Relevés extraits ▸
########
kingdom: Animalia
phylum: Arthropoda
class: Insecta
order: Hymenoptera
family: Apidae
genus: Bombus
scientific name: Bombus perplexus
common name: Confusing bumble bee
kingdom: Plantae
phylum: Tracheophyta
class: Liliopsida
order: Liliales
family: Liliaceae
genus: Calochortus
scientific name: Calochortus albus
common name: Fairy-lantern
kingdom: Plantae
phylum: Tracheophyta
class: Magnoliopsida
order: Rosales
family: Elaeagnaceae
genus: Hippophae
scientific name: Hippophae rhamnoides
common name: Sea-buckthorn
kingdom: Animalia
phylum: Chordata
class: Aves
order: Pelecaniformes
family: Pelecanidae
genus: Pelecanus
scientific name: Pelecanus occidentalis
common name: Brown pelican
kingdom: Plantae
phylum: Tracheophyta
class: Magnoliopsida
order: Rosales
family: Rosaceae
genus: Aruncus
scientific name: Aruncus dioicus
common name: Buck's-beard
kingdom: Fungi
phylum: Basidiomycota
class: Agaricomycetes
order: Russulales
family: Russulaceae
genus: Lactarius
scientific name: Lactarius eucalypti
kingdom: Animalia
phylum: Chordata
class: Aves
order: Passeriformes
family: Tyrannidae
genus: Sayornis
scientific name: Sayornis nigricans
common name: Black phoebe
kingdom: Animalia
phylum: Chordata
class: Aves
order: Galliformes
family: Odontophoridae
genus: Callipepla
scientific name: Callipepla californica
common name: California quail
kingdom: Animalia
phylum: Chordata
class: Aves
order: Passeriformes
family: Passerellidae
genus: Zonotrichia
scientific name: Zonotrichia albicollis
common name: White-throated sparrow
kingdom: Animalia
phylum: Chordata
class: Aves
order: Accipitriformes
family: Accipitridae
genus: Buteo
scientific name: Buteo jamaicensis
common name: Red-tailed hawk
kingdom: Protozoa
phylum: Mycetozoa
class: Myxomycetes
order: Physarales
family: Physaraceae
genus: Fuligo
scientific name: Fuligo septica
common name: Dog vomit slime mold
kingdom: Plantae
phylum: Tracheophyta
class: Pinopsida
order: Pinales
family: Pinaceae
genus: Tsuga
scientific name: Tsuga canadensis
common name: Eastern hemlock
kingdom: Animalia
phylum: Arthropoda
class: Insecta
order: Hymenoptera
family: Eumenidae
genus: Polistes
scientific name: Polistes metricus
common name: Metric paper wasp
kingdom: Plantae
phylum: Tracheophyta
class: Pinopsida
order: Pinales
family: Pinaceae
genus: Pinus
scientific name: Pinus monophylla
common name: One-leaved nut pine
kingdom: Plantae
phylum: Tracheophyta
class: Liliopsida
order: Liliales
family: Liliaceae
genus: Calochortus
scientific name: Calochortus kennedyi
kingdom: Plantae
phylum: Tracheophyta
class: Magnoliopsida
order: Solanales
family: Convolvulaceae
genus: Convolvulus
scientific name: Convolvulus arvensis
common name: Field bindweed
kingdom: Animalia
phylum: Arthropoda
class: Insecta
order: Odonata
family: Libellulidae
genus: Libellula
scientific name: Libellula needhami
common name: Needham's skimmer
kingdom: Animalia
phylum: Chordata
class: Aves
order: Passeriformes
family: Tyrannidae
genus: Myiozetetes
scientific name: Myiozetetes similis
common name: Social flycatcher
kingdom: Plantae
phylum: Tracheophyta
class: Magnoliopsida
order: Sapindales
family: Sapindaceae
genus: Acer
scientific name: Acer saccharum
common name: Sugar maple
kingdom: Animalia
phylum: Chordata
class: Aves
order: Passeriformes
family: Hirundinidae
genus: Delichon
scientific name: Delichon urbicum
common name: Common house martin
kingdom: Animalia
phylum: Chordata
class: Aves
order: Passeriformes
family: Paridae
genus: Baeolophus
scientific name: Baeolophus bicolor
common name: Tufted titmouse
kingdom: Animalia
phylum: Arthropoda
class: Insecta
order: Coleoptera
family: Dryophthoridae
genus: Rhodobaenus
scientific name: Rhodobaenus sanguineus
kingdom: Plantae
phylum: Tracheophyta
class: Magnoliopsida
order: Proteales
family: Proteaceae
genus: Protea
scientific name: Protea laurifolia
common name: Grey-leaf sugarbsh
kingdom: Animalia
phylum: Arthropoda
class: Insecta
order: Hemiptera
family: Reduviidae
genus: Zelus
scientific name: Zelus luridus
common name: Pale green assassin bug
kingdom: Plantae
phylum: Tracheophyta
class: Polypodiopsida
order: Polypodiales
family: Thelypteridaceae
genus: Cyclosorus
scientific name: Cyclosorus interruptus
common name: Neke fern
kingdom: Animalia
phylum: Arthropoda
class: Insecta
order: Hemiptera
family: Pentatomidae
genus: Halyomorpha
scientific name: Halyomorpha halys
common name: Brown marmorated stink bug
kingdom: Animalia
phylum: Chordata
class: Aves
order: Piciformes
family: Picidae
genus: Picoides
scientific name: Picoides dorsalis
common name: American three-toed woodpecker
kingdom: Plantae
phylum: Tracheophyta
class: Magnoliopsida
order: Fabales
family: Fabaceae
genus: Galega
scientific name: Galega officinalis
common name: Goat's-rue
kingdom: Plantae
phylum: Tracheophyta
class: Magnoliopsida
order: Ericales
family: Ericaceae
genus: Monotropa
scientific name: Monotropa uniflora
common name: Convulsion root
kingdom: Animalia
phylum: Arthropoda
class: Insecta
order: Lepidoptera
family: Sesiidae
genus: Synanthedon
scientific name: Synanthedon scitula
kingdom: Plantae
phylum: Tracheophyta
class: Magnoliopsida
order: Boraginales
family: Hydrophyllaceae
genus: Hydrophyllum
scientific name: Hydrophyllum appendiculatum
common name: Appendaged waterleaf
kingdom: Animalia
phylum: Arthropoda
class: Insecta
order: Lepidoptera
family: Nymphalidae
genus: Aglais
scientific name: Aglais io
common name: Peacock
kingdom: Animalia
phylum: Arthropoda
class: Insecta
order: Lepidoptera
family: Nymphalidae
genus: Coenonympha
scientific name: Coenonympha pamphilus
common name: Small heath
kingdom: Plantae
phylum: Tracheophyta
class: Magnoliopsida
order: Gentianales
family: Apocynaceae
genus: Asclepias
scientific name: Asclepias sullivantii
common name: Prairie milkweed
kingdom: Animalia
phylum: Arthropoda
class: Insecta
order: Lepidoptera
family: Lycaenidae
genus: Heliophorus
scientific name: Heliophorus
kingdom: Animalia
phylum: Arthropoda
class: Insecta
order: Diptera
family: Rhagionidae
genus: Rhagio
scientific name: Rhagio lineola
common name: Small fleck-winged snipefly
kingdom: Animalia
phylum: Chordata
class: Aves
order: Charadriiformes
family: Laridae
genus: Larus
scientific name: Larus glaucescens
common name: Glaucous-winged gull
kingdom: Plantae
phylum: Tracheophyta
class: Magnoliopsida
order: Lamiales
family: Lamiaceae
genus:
########
Travail à faire ▸ Reproduisez à l'identique toutes les lignes ci-dessus, de la première à la dernière.

Réponse ▸
kingdom: Animalia
phylum: Arthropoda
class: Insecta
order: Hymenoptera
family: Apidae
genus: Bombus
scientific name: Bombus perplexus
common name: Confusing bumble bee
kingdom: Plantae
phylum: Tracheophyta
class: Liliopsida
order: Liliales
family: Liliaceae
genus: Calochortus
scientific name: Calochortus albus
common name: Fairy-lantern
kingdom: Plantae
phylum: Tracheophyta
class: Magnoliopsida
order: Rosales
family: Elaeagnaceae
genus: Hippophae
scientific name: Hippophae rhamnoides
common name: Sea-buckthorn
kingdom: Animalia
phylum: Chordata
class: Aves
order: Pelecaniformes
family: Pelecanidae
genus: Pelecanus
scientific name: Pelecanus occidentalis
common name: Brown pelican
kingdom: Plantae
phylum: Tracheophyta
class: Magnoliopsida
order: Rosales
family: Rosaceae
genus: Aruncus
scientific name: Aruncus dioicus
common name: Buck's-beard
kingdom: Fungi
phylum: Basidiomycota
class: Agaricomycetes
order: Russulales
family: Russulaceae
genus: Lactarius
scientific name: Lactarius eucalypti
kingdom: Animalia
phylum: Chordata
class: Aves
order: Passeriformes
family: Tyrannidae
genus: Sayornis
scientific name: Sayornis nigricans
common name: Black phoebe
kingdom: Animalia
phylum: Chordata
class: Aves
order: Galliformes
family: Odontophoridae
genus: Callipepla
scientific name: Callipepla californica
common name: California quail
kingdom: Animalia
phylum: Chordata
class: Aves
order: Passeriformes
family: Passerellidae
genus: Zonotrichia
scientific name: Zonotrichia albicollis
common name: White-throated sparrow
kingdom: Animalia
phylum: Chordata
class: Aves
order: Accipitriformes
family: Accipitridae
genus: Buteo
scientific name: Buteo jamaicensis
common name: Red-tailed hawk
kingdom: Protozoa
phylum: Mycetozoa
class: Myxomycetes
order: Physarales
family: Physaraceae
genus: Fuligo
scientific name: Fuligo septica
common name: Dog vomit slime mold
kingdom: Plantae
phylum: Tracheophyta
class: Pinopsida
order: Pinales
family: Pinaceae
genus: Tsuga
scientific name: Tsuga canadensis
common name: Eastern hemlock
kingdom: Animalia
phylum: Arthropoda
class: Insecta
order: Hymenoptera
family: Eumenidae
genus: Polistes
scientific name: Polistes metricus
common name: Metric paper wasp
kingdom: Plantae
phylum: Tracheophyta
class: Pinopsida
order: Pinales
family: Pinaceae
genus: Pinus
scientific name: Pinus monophylla
common name: One-leaved nut pine
kingdom: Plantae
phylum: Tracheophyta
class: Liliopsida
order: Liliales
family: Liliaceae
genus: Calochortus
scientific name: Calochortus kennedyi
kingdom: Plantae
phylum: Tracheophyta
class: Magnoliopsida
order: Solanales
family: Convolvulaceae
genus: Convolvulus
scientific name: Convolvulus arvensis
common name: Field bindweed
kingdom: Animalia
phylum: Arthropoda
class: Insecta
order: Odonata
family: Libellulidae
genus: Libellula
scientific name: Libellula needhami
common name: Needham's skimmer
kingdom: Animalia
phylum: Chordata
class: Aves
order: Passeriformes
family: Tyrannidae
genus: Myiozetetes
scientific name: Myiozetetes similis
common name: Social flycatcher
kingdom: Plantae
phylum: Tracheophyta
class: Magnoliopsida
order: Sapindales
family: Sapindaceae
genus: Acer
scientific name: Acer saccharum
common name: Sugar maple
kingdom: Animalia
phylum: Chordata
class: Aves
order: Passeriformes
family: Hirundinidae
genus: Delichon
scientific name: Delichon urbicum
common name: Common house martin
kingdom: Animalia
phylum: Chordata
class: Aves
order: Passeriformes
family: Paridae
genus: Baeolophus
scientific name: Baeolophus bicolor
common name: Tufted titmouse
kingdom: Animalia
phylum: Arthropoda
class: Insecta
order: Coleoptera
family: Dryophthoridae
genus: Rhodobaenus
scientific name: Rhodobaenus sanguineus
kingdom: Plantae
phylum: Tracheophyta
class: Magnoliopsida
order: Proteales
family: Proteaceae
genus: Protea
scientific name: Protea laurifolia
common name: Grey-leaf sugarbsh
kingdom: Animalia
phylum: Arthropoda
class: Insecta
order: Hemiptera
family: Reduviidae
genus: Zelus
scientific name: Zelus luridus
common name: Pale green assassin bug
kingdom: Plantae
phylum: Tracheophyta
class: Polypodiopsida
order: Polypodiales
family: Thelypteridaceae
genus: Cyclosorus
scientific name: Cyclosorus interruptus
common name: Neke fern
kingdom: Animalia
phylum: Arthropoda
class: Insecta
order: Hemiptera
family: Pentatomidae
genus: Halyomorpha
scientific name: Halyomorpha halys
common name: Brown marmorated stink bug
kingdom: Animalia
phylum: Chordata
class: Aves
order: Piciformes
family: Picidae
genus: Picoides
scientific name: Picoides dorsalis
common name: American three-toed woodpecker
kingdom: Plantae
phylum: Tracheophyta
class: Magnoliopsida
order: Fabales
family: Fabaceae
genus: Galega
scientific name: Galega officinalis
common name: Goat's-rue
kingdom: Plantae
phylum: Tracheophyta
class: Magnoliopsida
order: Ericales
family: Ericaceae
genus: Monotropa
scientific name: Monotropa uniflora
common name: Convulsion root
kingdom: Animalia
phylum: Arthropoda
class: Insecta
order: Lepidoptera
family: Sesiidae
genus: Synanthedon
scientific name: Synanthedon scitula
kingdom: Plantae
phylum: Tracheophyta
class: Magnoliopsida
order: Boraginales
family: Hydrophyllaceae
genus: Hydrophyllum
scientific name: Hydrophyllum appendiculatum
common name: Appendaged waterleaf
kingdom: Animalia
phylum: Arthropoda
class: Insecta
order: Lepidoptera
family: Nymphalidae
genus: Aglais
scientific name: Aglais io
common name: Peacock
kingdom: Animalia
phylum: Arthropoda
class: Insecta
order: Lepidoptera
family: Nymphalidae
genus: Coenonympha
scientific name: Coenonympha pamphilus
common name: Small heath
kingdom: Plantae
phylum: Tracheophyta
class: Magnoliopsida
order: Gentianales
family: Apocynaceae
genus: Asclepias
scientific name: Asclepias sullivantii
common name: Prairie milkweed
kingdom: Animalia
phylum: Arthropoda
class: Insecta
order: Lepidoptera
family: Lycaenidae
genus: Heliophorus
scientific name: Heliophorus
kingdom: Animalia
phylum: Arthropoda
class: Insecta
order: Diptera
family: Rhagionidae
genus: Rhagio
scientific name: Rhagio lineola
common name: Small fleck-winged snipefly
kingdom: Animalia
phylum: Chordata
class: Aves
order: Charadriiformes
family: Laridae
genus: Larus
scientific name: Larus glaucescens
common name: Glaucous-winged gull
kingdom: Plantae
phylum: Tracheophyta
class: Magnoliopsida
order: Lamiales
family: Lamiaceae
genus:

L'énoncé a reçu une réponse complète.